The coarse-stage training data is created by greedily matching paragraphs from the original document to the target summary to maximize Rouge. The final fine summarizer receives inputs in the 1k–2k token range rather than forcing compression within a fixed maximum K. The paper argues that compressing to K more aggressively tends to produce overly short coarse summaries; concatenating those short summaries can introduce noise.

3. Leveraging Graph Structures

Documents contain structural cues such as paragraph membership, coreference relations, and keyword presence. Representing these cues with graphs can improve summarization.

HEGEL: Hypergraph Transformer for Long Document Summarization

This paper enhances extractive summarization using document-structure information. Although extractive in nature, its graph-construction approach is instructive: sentences, their paragraphs, topics, and keywords are nodes in a hypergraph. Topics and keywords are extracted beforehand. Sentences are encoded, then two layers of hypergraph attention aggregate node and edge information to obtain better sentence representations for extraction.
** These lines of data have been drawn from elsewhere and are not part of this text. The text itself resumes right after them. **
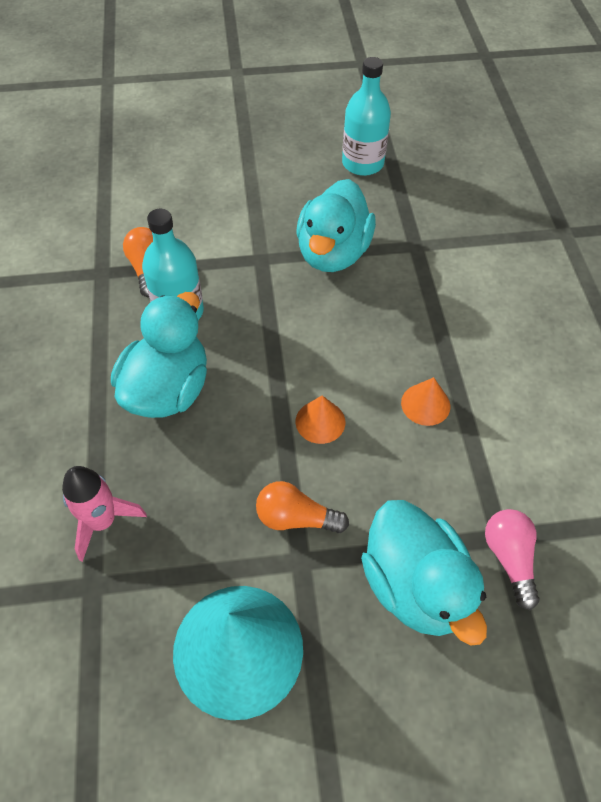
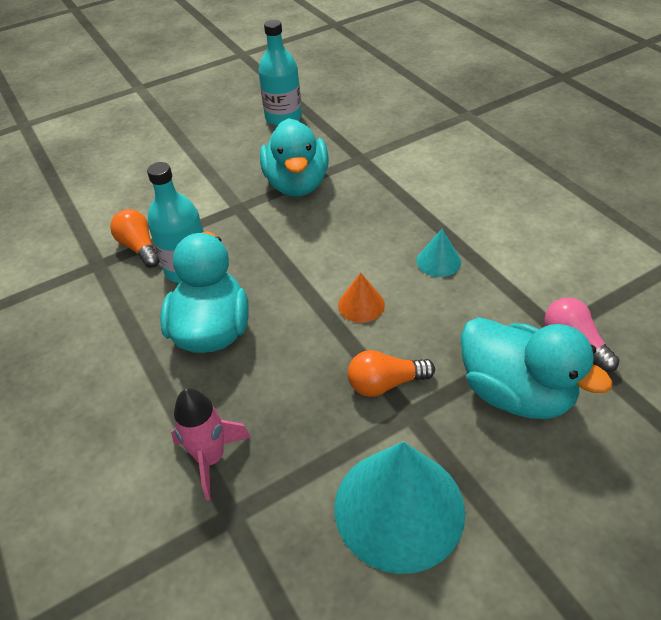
camera: 20 degrees left, 10 degrees down
(425, 404) = (438, 261): orange cone -> turquoise cone

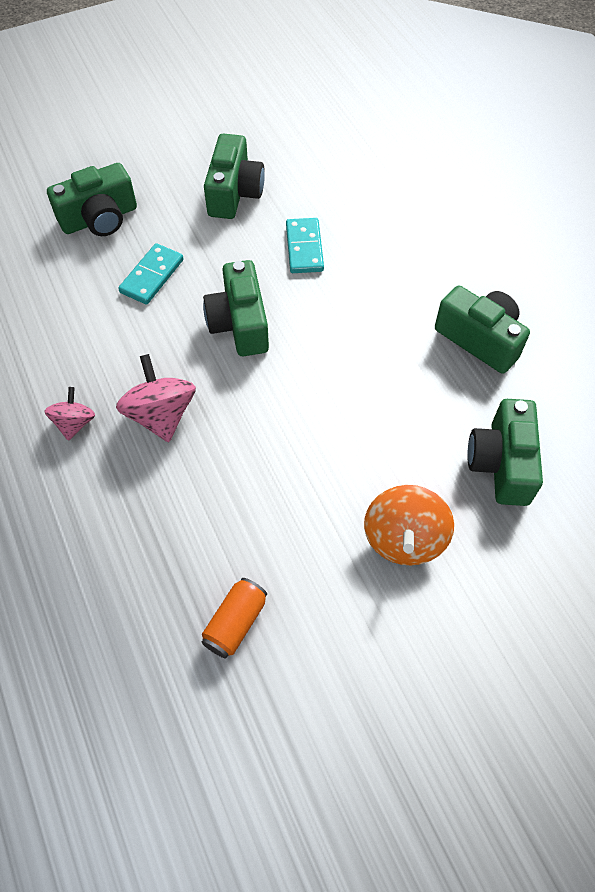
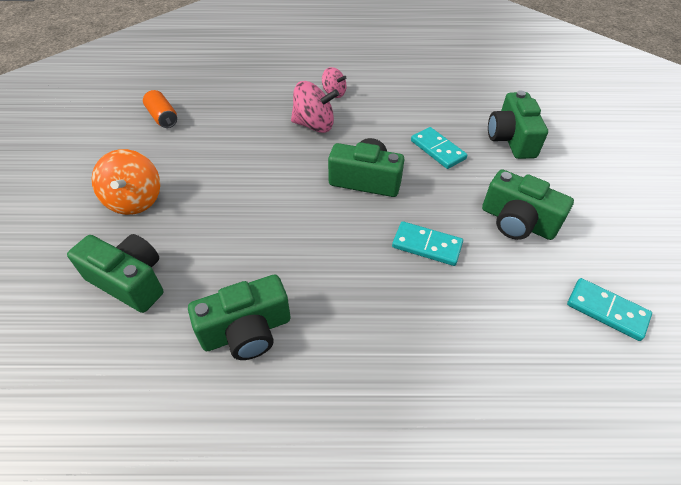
camera: 115 degrees right, 10 degrees down
(304, 129) = (607, 310): none -> turquoise domino
(404, 538) = (135, 200): orange spinning top -> orange spinning top turned 135 degrees counterclockwise

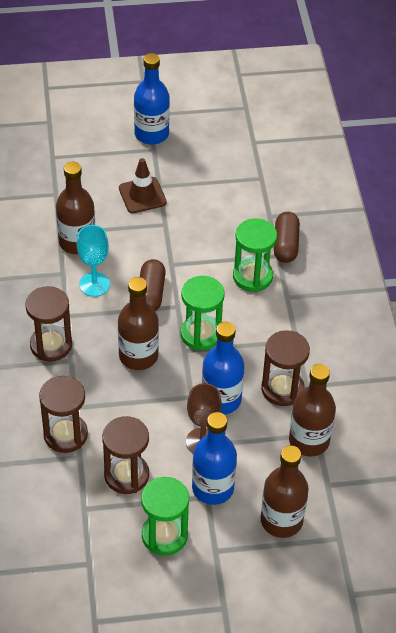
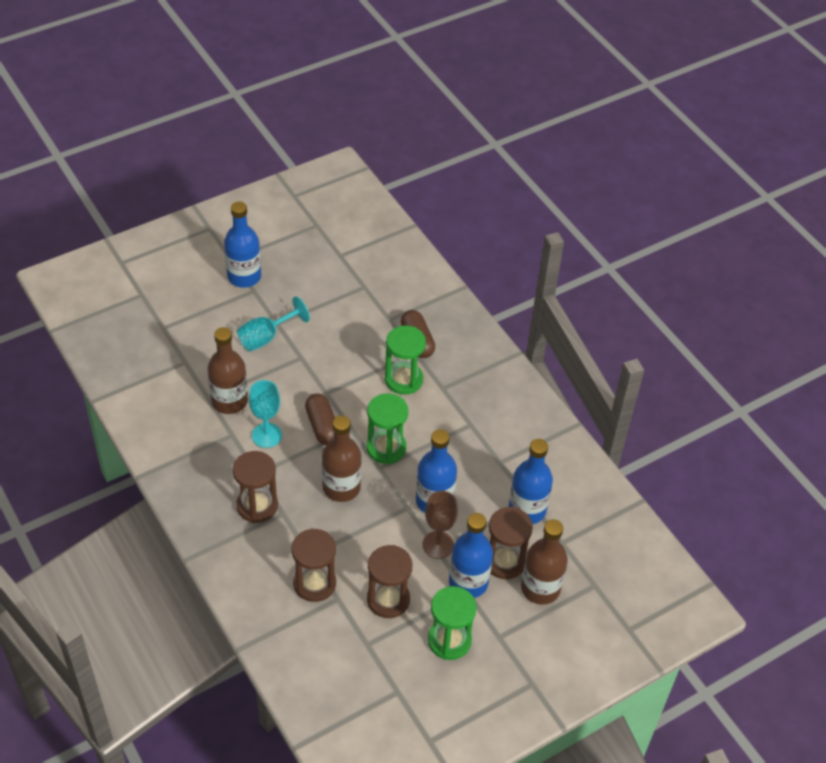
camera: 25 degrees left, 0 degrees up
(142, 195) = (266, 337): brown traffic cone -> turquoise goblet
(282, 389) = (481, 472): brown hourglass -> brown hourglass (504, 561)
(309, 441) = (527, 510): brown bottle -> blue bottle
Abstractive Summarization Guided by Latent Hierarchical Document Structure

This EMNLP paper proposes a HierGNN to learn sentence dependencies via graph structure to improve abstractive summarization. Experiments show improvements for both pretrained and non-pretrained models.

Summary

Pretrained models have improved summarization significantly, but production systems still face issues such as disfluent sentences and factual inconsistency, which are less tolerable in serious medical popularization. Beyond the methods discussed above for improving generation, we recommend strengthening post-generation evaluation. In addition to business rules, we perform secondary scoring on generated summaries using metrics such as perplexity, Rouge, domain classification results, and counts of entities contained in the summary to filter or re-rank outputs.